Reserves of coal for power generation have dropped to fewer than seven days in some Chinese provinces, vice chairman of the China Electricity Regulatory Commission (CERC) Wang Yeping said on Tuesday.
The nation's entire coal reserves slumped to 46.69 million tons as of April 20, down 12 percent from 53 million tons in the early March, said Wang at a news conference on Tuesday.
The national stockpile was only sufficient for 12 days of consumption, three days fewer than the March record.

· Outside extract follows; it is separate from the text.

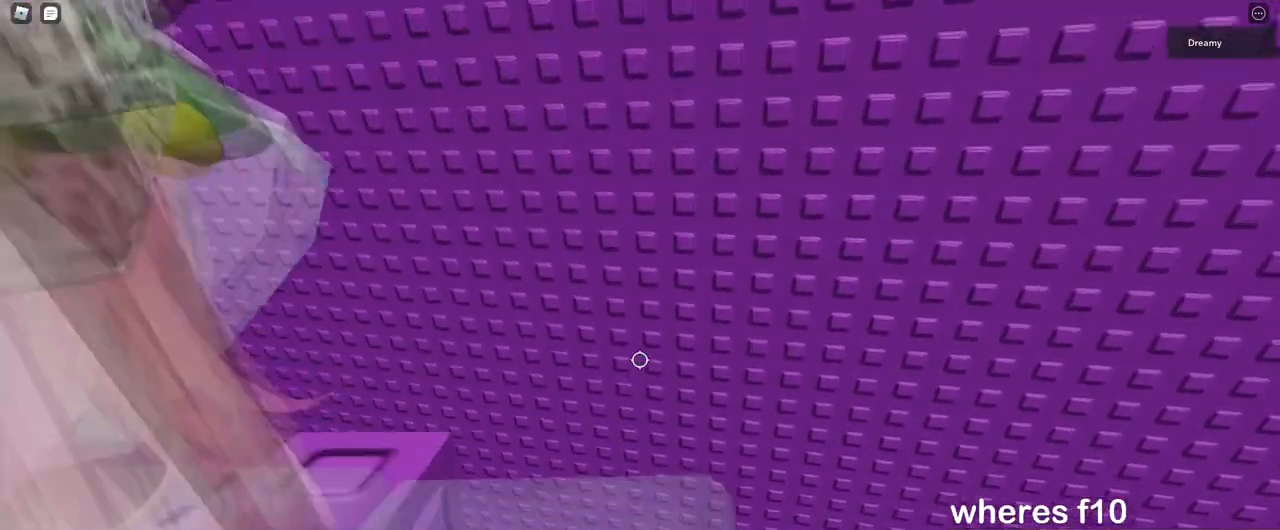
{"keys": [], "mouse": ["right"], "events": [[83, "mouse_wheel", "up"], [83, "shift", "down"], [133, "mouse_right", "down"], [167, "shift", "up"]]}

Coal inventories for plants in Anhui, Chongqing and Hebei were only enough for less than a week, he said.
The government was working to address the shortage, he said, without giving details.

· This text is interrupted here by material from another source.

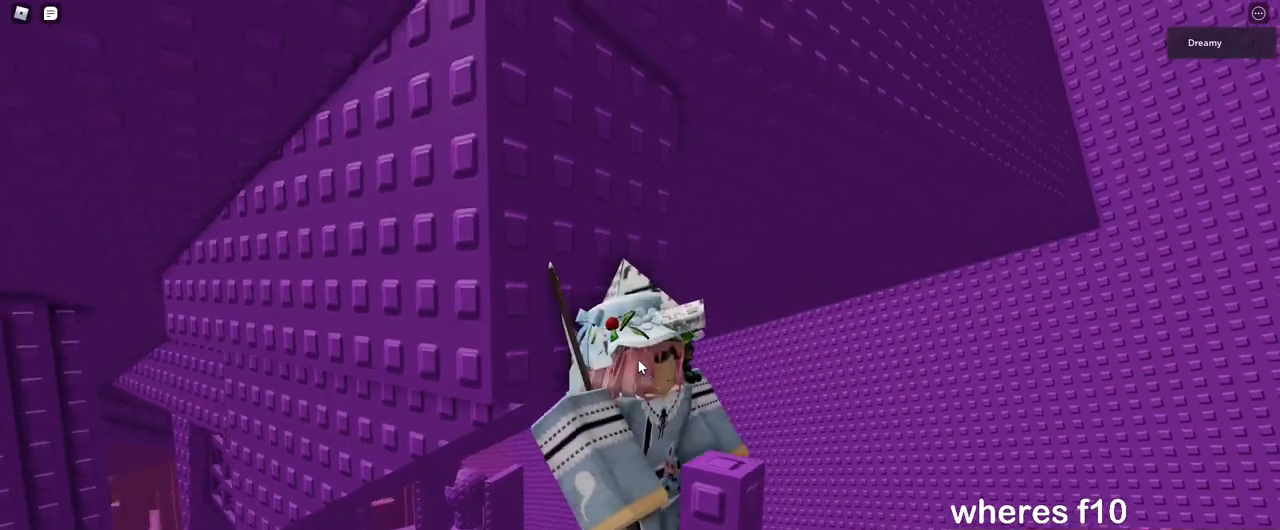
{"keys": [], "mouse": ["right"], "events": []}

Coal-fired power comprises more than 70 percent electricity consumed in China, the world's second largest electricity consumer after the United States.
Reasons for the shortages were multi-dimensional, Wang said without elaborating.
The government in January froze electricity prices to prevent rising coal costs from flowing through to end users and contributing to inflation.
"We need to comprehensively consider the situation before adjusting power prices, to take into account the affordability to both consumers and producers," Wang said.
Lifting electricity prices would push up the consumer price index (CPI), which was already running high, he said.
China produced 569.3 million tons of coal in the first quarter this year up 14.6 percent year on year, according to the Beijing-based China Mainland Marketing Research Co..
The winter storms earlier this year disrupted power supplies, prompting the country's power grid companies to lift spending on repairing and upgrading their transmission lines.
Rocketing domestic demand for coal, fueled by such energy-intensive industries as iron and steel, and chemical engineering pushed up prices.
The national crackdown on illegal coal mines as well as transportation bottlenecks also contributed to the rise.
The country became a net coal importer in the first quarter last year, as the government scrapped the tariff rebates for exports as well as the duties on imports in 2006, in a bid to meet domestic demand.
Plagued by the rising costs, 70 percent of power plants had suffered heavy losses, said Liu Nanchang, an official with the State-owned Assets Supervision and Administration Commission (SASAC) on April 11.